Prefix Search

Asked by Bino

Dear All,

Somedays ago I post a question at pgsql general mailing list.
It's about "prefix"

Suppose I created a database with single table like this :
---------Start---------------

CREATE DATABASE bino;
CREATE TABLE myrecords(record text);
---------End---------------

and I fill myrecords with this :
---------Start---------------
COPY myrecords (record) FROM stdin;
1
12
123
1234
\.
---------End---------------

In my bash script, I have variable called 'vseek', that will be use for query parameter.
How to query the table , for (i.e):

a. If vseek = '127' , I want the result is ==> '12'
b. if vseek = '123987' , I want the result is ==> '123'
c. if vseek = '14789' , I want the result is ==> '1'

I Got two great enlightment from Brian Modora and Harald Fuchs.

Similarity between those 2 solution is that :
1. I have to create pgsql function.
Brian told me to use pl/pgsql, and Harald suggest me (For large database) to use "prefix" a project of pgfoundry by Dimitri Fontaine
2. Special "search" Methode.

Here is their solution

1. Brian's Solution (Using Standard data-type, plus Pl/Pgsql for search)
a. Write a pl/pgsql
---------Start---------------
create or replace function getMatchingRecord(vseek text)
returns text as $$
declare
 str text;
 len integer;
 ret text;
begin
 len := char_length(vseek);
 loop
  exit when len = 0;
  str := substring(vseek from 1 for len);
  select "record" into ret from myrecords where "record" = str;
  if found then
    return ret;
  end if;
  len := len - 1;
 end loop;
end;
$$ language plpgsql;
---------End---------------

b. The Search example
---------Start---------------
KarooDB=> select getMatchingRecord('127');
 getmatchingrecord
-------------------
 12
(1 row)

KarooDB=> select getMatchingRecord('123987');
 getmatchingrecord
-------------------
 123
(1 row)

---------End---------------

2. Harald's Solution (Using Special data type
a. Install "prefix" from http://pgfoundry.org/projects/prefix , so that the database have special data type called "prefix_range"

Activity list:
a: Write out the passage of the prefix search thread between "Brian told me" and "function getMatchingRecord(vseek text)", inclusive.
b: Answer these questions from the prefix search thread:
(i) Which pgfoundry project did Harald suggest for large databases, and who made it?
(ii) What result does the poster want when vseek is '14789'?
(iii) What is the name of the special data type that installing the project provides?
The lines that follow come from a separate source.

Record excerpts:
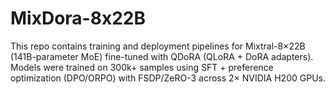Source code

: # MixDora-8x22B
This repo contains training and deployment pipelines for Mixtral-8×22B (141B-parameter MoE) fine-tuned with QDoRA (QLoRA + DoRA adapters). Models were trained on 300k+ samples using SFT + preference optimization (DPO/ORPO) with FSDP/ZeRO-3 across 2× NVIDIA H200 GPUs.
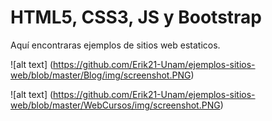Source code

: # HTML5, CSS3, JS y Bootstrap 

Aquí encontraras ejemplos de sitios web estaticos.

![alt text] (https://github.com/Erik21-Unam/ejemplos-sitios-web/blob/master/Blog/img/screenshot.PNG)

![alt text] (https://github.com/Erik21-Unam/ejemplos-sitios-web/blob/master/WebCursos/img/screenshot.PNG)
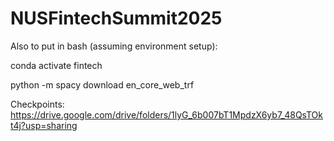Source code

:# NUSFintechSummit2025
Also to put in bash (assuming environment setup):

conda activate fintech

python -m spacy download en_core_web_trf

Checkpoints:
https://drive.google.com/drive/folders/1lyG_6b007bT1MpdzX6yb7_48QsTOkt4j?usp=sharing
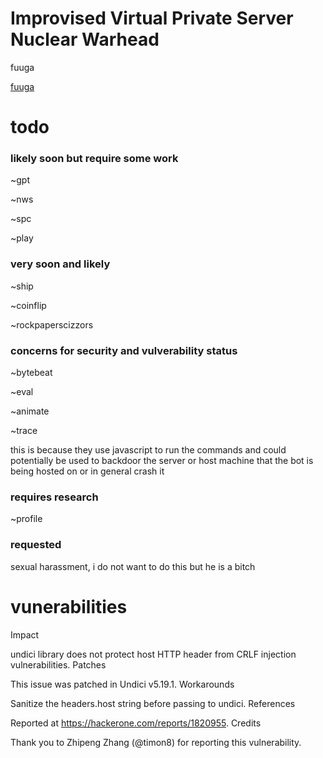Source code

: # Improvised Virtual Private Server Nuclear Warhead
fuuga

[fuuga](https://raw.githubusercontent.com/flufferyomada/fuuga/fuuga/images/fuuga.png?token=GHSAT0AAAAAAB7GQRJH6JRAZQBB3O7AD4R2Y7YHSQQ?raw=true "Fuuga")

# todo

### likely soon but require some work
~gpt

~nws

~spc

~play

### very soon and likely

~ship

~coinflip

~rockpaperscizzors

### concerns for security and vulverability status 

~bytebeat

~eval

~animate

~trace

this is because they use javascript to run the commands and could potentially be used to backdoor the server or host machine that the bot is being hosted on or in general crash it

### requires research

~profile

### requested 

sexual harassment, i do not want to do this but he is a bitch

# vunerabilities

Impact

undici library does not protect host HTTP header from CRLF injection vulnerabilities.
Patches

This issue was patched in Undici v5.19.1.
Workarounds

Sanitize the headers.host string before passing to undici.
References

Reported at https://hackerone.com/reports/1820955.
Credits

Thank you to Zhipeng Zhang (@timon8) for reporting this vulnerability.
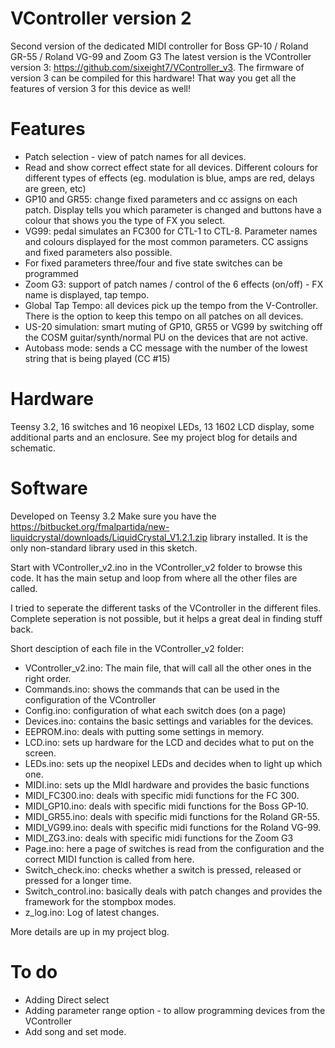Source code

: # VController version 2
Second version of the dedicated MIDI controller for Boss GP-10  / Roland GR-55 / Roland VG-99 and Zoom G3
The latest version is the VController version 3: https://github.com/sixeight7/VController_v3. The firmware of version 3 can be compiled for this hardware! That way you get all the features of version 3 for this device as well!

# Features
* Patch selection - view of patch names for all devices.
* Read and show correct effect state for all devices. Different colours for different types of effects (eg. modulation is blue, amps are red, delays are green, etc)
* GP10 and GR55: change fixed parameters and cc assigns on each patch. Display tells you which parameter is changed and buttons have a colour that shows you the type of FX you select.
* VG99: pedal simulates an FC300 for CTL-1 to CTL-8. Parameter names and colours displayed for the most common parameters. CC assigns and fixed parameters also possible.
* For fixed parameters three/four and five state switches can be programmed
* Zoom G3: support of patch names / control of the 6 effects (on/off) - FX name is displayed, tap tempo.
* Global Tap Tempo: all devices pick up the tempo from the V-Controller. There is the option to keep this tempo on all patches on all devices.
* US-20 simulation: smart muting of GP10, GR55 or VG99 by switching off the COSM guitar/synth/normal PU on the devices that are not active.
* Autobass mode: sends a CC message with the number of the lowest string that is being played (CC #15)

# Hardware
Teensy 3.2, 16 switches and 16 neopixel LEDs, 13 1602 LCD display, some additional parts and an enclosure.
See my project blog for details and schematic.

# Software
Developed on Teensy 3.2 
Make sure you have the https://bitbucket.org/fmalpartida/new-liquidcrystal/downloads/LiquidCrystal_V1.2.1.zip library installed. It is the only non-standard library used in this sketch.

Start with VController_v2.ino in the VController_v2 folder to browse this code. It has the main setup and loop from where all the other files are called.

I tried to seperate the different tasks of the VController in the different files. Complete seperation is not possible, but it helps a great deal in finding stuff back.

Short desciption of each file in the VController_v2 folder:

* VController_v2.ino: The main file, that will call all the other ones in the right order.
* Commands.ino: shows the commands that can be used in the configuration of the VController
* Config.ino: configuration of what each switch does (on a page)
* Devices.ino: contains the basic settings and variables for the devices.
* EEPROM.ino: deals with putting some settings in memory.
* LCD.ino: sets up hardware for the LCD and decides what to put on the screen.
* LEDs.ino: sets up the neopixel LEDs and decides when to light up which one.
* MIDI.ino: sets up the MIdI hardware and provides the basic functions
* MIDI_FC300.ino: deals with specific midi functions for the FC 300.
* MIDI_GP10.ino: deals with specific midi functions for the Boss GP-10.
* MIDI_GR55.ino: deals with specific midi functions for the Roland GR-55.
* MIDI_VG99.ino: deals with specific midi functions for the Roland VG-99.
* MIDI_ZG3.ino: deals with specific midi functions for the Zoom G3
* Page.ino: here a page of switches is read from the configuration and the correct MIDI function is called from here.
* Switch_check.ino: checks whether a switch is pressed, released or pressed for a longer time.
* Switch_control.ino: basically deals with patch changes and provides the framework for the stompbox modes.
* z_log.ino: Log of latest changes.

More details are up in my project blog.

# To do
* Adding Direct select
* Adding parameter range option - to allow programming devices from the VController
* Add song and set mode.
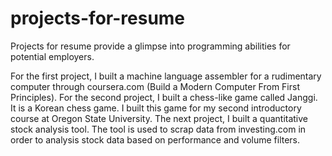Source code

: # projects-for-resume

Projects for resume provide a glimpse into programming abilities for potential employers.

For the first project, I built a machine language assembler for a rudimentary computer through coursera.com (Build a Modern Computer From First Principles).
For the second project, I built a chess-like game called Janggi. It is a Korean chess game. I built this game for my second introductory course at Oregon State 
University. The next project, I built a quantitative stock analysis tool. The tool is used to scrap data from investing.com in order to analysis stock data based on 
performance and volume filters.
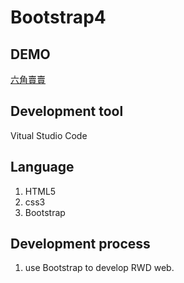 # Bootstrap4

## DEMO
[六角賣賣](https://johnnyli326.github.io/Bootstrap4/)

## Development tool
Vitual Studio Code

## Language
1. HTML5
2. css3
3. Bootstrap

## Development process
1. use Bootstrap to develop RWD web.
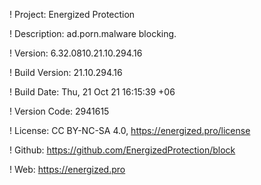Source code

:! Project: Energized Protection

! Description: ad.porn.malware blocking.

! Version: 6.32.0810.21.10.294.16

! Build Version: 21.10.294.16

! Build Date: Thu, 21 Oct 21 16:15:39 +06

! Version Code: 2941615

! License: CC BY-NC-SA 4.0, https://energized.pro/license

! Github: https://github.com/EnergizedProtection/block

! Web: https://energized.pro
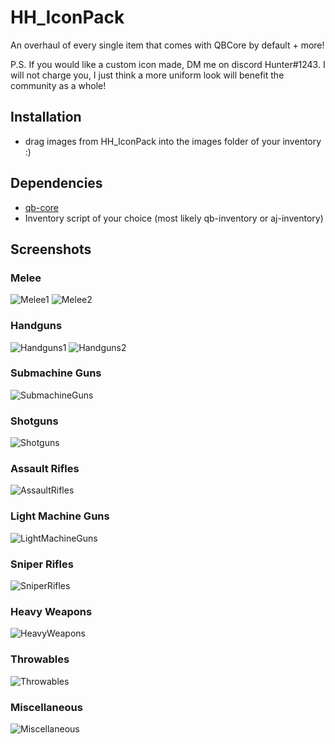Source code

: # HH_IconPack
An overhaul of every single item that comes with QBCore by default + more!

P.S. If you would like a custom icon made, DM me on discord Hunter#1243. I will not charge you, I just think a more uniform look will benefit the community as a whole!

## Installation
- drag images from HH_IconPack into the images folder of your inventory :)


## Dependencies
- [qb-core](https://github.com/qbcore-framework/qb-core)
- Inventory script of your choice (most likely qb-inventory or aj-inventory)

## Screenshots
### Melee
![Melee1](https://i.imgur.com/t8XO2zJ.png)
![Melee2](https://i.imgur.com/t8XO2zJ.png)
### Handguns
![Handguns1](https://i.imgur.com/lVYmHBR.png)
![Handguns2](https://i.imgur.com/KSYW6th.png)
### Submachine Guns
![SubmachineGuns](https://i.imgur.com/uzwdI68.png)
### Shotguns
![Shotguns](https://i.imgur.com/vxEDrMf.png)
### Assault Rifles
![AssaultRifles](https://i.imgur.com/1DZzUE0.png)
### Light Machine Guns
![LightMachineGuns](https://i.imgur.com/jsvNpLI.png)
### Sniper Rifles
![SniperRifles](https://i.imgur.com/69q59iu.png)
### Heavy Weapons
![HeavyWeapons](https://i.imgur.com/e52jB1e.png)
### Throwables
![Throwables](https://i.imgur.com/mXZonnT.png)
### Miscellaneous
![Miscellaneous](https://i.imgur.com/GzMMlCY.png)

Task solutions:
a:
Brian told me to use pl/pgsql, and Harald suggest me (For large database) to use "prefix" a project of pgfoundry by Dimitri Fontaine
2. Special "search" Methode.

Here is their solution

1. Brian's Solution (Using Standard data-type, plus Pl/Pgsql for search)
a. Write a pl/pgsql
---------Start---------------
create or replace function getMatchingRecord(vseek text)

b:
(i) The "prefix" project, by Dimitri Fontaine.
(ii) '1'.
(iii) "prefix_range".